Selected passage:
------
Filed 9/2/21 Washington v. Doe CA5
NOT TO BE PUBLISHED IN THE OFFICIAL REPORTS
California Rules of Court, rule 8.1115(a), prohibits courts and parties from citing or relying on opinions not certified for
publication or ordered published, except as specified by rule 8.1115(b). This opinion has not been certified for publication
or ordered published for purposes of rule 8.1115.
IN THE COURT OF APPEAL OF THE STATE OF CALIFORNIA
FIFTH APPELLATE DISTRICT
CHRISTOPHER NATHANIEL
WASHINGTON, F081917
Plaintiff and Appellant, (Super. Ct. No. 18C0355)
v.
OPINION
JOHN DOE et al.,
Defendants and Respondents.
THE COURT*
APPEAL from a judgment of the Superior Court of Kings County. Valerie R.
Chrissakis, Judge.
Christopher Nathaniel Washington, in pro. per., for Plaintiff and Appellant.
Rob Bonta, Attorney General, Phillip J. Lindsay, Assistant Attorney General,
Maria G. Chan and Janine W. Boomer, Deputy Attorneys General, for Defendants and
Respondents.
-ooOoo-
Appellant Christopher Nathaniel Washington, a self-represented prison inmate,
contends the trial court erred in dismissing his writ petition pursuant to Code of Civil
* Before Franson, Acting P.J., Smith, J. and Meehan, J.
Procedure section 581, subdivision (f)(2).1 In June 2019, the trial court issued an order
sustaining a demurrer to Washington’s first amended petition for writ of mandate and
directing Washington to file an amended petition within 30 days. Washington’s amended
pleading was signed by him and filed by the court in July 2020, more than one year after
the trial court’s order. As explained below, we conclude the trial court did not abuse its
discretion when it ordered the dismissal of this lawsuit because Washington failed to
timely file an amended pleading after being given leave to amend.
We therefore affirm the judgment.
------
Extracted material:
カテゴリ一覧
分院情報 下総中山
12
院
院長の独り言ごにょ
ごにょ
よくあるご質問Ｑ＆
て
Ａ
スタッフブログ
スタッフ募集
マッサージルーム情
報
------
The task: Continue the Washington v. Doe appellate opinion after its last sentence.

Response:
BACKGROUND
On August 30, 2018, Washington submitted a formal grievance using “CDCR
602” (Form 602) stating that on July 9, 2018, he “was rolled up from CSP-Corcoran Byrd
Building #3 incidently [sic] staff refused to locate or pack my type writer and my
television.” The Form 602 listed the typewriter’s value at $209, the 13-inch flat screen
television’s value at $180, and a replacement ribbon’s value at $43. Thus, the total value
of the missing property was $432. In the Form 602, Washington addressed his attempt at
an informal resolution by stating he had mailed an inmate request for an interview and 30
days had passed without a reply.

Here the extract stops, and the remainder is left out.